== Records supplied

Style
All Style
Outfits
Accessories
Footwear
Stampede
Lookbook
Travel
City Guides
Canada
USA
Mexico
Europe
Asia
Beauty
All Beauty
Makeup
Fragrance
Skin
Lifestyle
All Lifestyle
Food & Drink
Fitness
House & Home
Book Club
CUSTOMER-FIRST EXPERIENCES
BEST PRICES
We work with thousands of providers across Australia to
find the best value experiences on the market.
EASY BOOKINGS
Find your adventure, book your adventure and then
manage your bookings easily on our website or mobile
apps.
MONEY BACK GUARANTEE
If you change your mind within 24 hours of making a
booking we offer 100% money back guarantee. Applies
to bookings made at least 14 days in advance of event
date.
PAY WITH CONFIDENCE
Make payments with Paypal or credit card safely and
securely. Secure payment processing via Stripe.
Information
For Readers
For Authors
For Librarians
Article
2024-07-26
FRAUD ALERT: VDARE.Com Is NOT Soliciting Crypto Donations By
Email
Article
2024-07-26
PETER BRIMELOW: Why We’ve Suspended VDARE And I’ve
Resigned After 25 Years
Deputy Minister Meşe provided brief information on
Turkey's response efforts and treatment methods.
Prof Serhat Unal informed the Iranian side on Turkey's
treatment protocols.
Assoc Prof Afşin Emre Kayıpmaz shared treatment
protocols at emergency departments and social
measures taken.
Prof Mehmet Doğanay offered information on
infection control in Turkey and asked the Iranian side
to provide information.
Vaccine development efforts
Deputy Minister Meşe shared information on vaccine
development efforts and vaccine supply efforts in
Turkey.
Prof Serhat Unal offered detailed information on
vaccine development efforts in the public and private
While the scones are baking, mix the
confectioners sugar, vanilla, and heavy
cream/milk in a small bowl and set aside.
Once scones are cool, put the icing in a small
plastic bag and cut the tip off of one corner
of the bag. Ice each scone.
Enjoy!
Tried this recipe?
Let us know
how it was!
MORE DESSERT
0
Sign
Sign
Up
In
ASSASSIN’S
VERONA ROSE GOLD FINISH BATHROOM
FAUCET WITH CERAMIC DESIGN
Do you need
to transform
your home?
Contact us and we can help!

====

- _Exercise description_: Transcribe every line of the data above, with the wording, spelling and punctuation unchanged.

- _Answer to the exercise_:
Style
All Style
Outfits
Accessories
Footwear
Stampede
Lookbook
Travel
City Guides
Canada
USA
Mexico
Europe
Asia
Beauty
All Beauty
Makeup
Fragrance
Skin
Lifestyle
All Lifestyle
Food & Drink
Fitness
House & Home
Book Club
CUSTOMER-FIRST EXPERIENCES
BEST PRICES
We work with thousands of providers across Australia to
find the best value experiences on the market.
EASY BOOKINGS
Find your adventure, book your adventure and then
manage your bookings easily on our website or mobile
apps.
MONEY BACK GUARANTEE
If you change your mind within 24 hours of making a
booking we offer 100% money back guarantee. Applies
to bookings made at least 14 days in advance of event
date.
PAY WITH CONFIDENCE
Make payments with Paypal or credit card safely and
securely. Secure payment processing via Stripe.
Information
For Readers
For Authors
For Librarians
Article
2024-07-26
FRAUD ALERT: VDARE.Com Is NOT Soliciting Crypto Donations By
Email
Article
2024-07-26
PETER BRIMELOW: Why We’ve Suspended VDARE And I’ve
Resigned After 25 Years
Deputy Minister Meşe provided brief information on
Turkey's response efforts and treatment methods.
Prof Serhat Unal informed the Iranian side on Turkey's
treatment protocols.
Assoc Prof Afşin Emre Kayıpmaz shared treatment
protocols at emergency departments and social
measures taken.
Prof Mehmet Doğanay offered information on
infection control in Turkey and asked the Iranian side
to provide information.
Vaccine development efforts
Deputy Minister Meşe shared information on vaccine
development efforts and vaccine supply efforts in
Turkey.
Prof Serhat Unal offered detailed information on
vaccine development efforts in the public and private
While the scones are baking, mix the
confectioners sugar, vanilla, and heavy
cream/milk in a small bowl and set aside.
Once scones are cool, put the icing in a small
plastic bag and cut the tip off of one corner
of the bag. Ice each scone.
Enjoy!
Tried this recipe?
Let us know
how it was!
MORE DESSERT
0
Sign
Sign
Up
In
ASSASSIN’S
VERONA ROSE GOLD FINISH BATHROOM
FAUCET WITH CERAMIC DESIGN
Do you need
to transform
your home?
Contact us and we can help!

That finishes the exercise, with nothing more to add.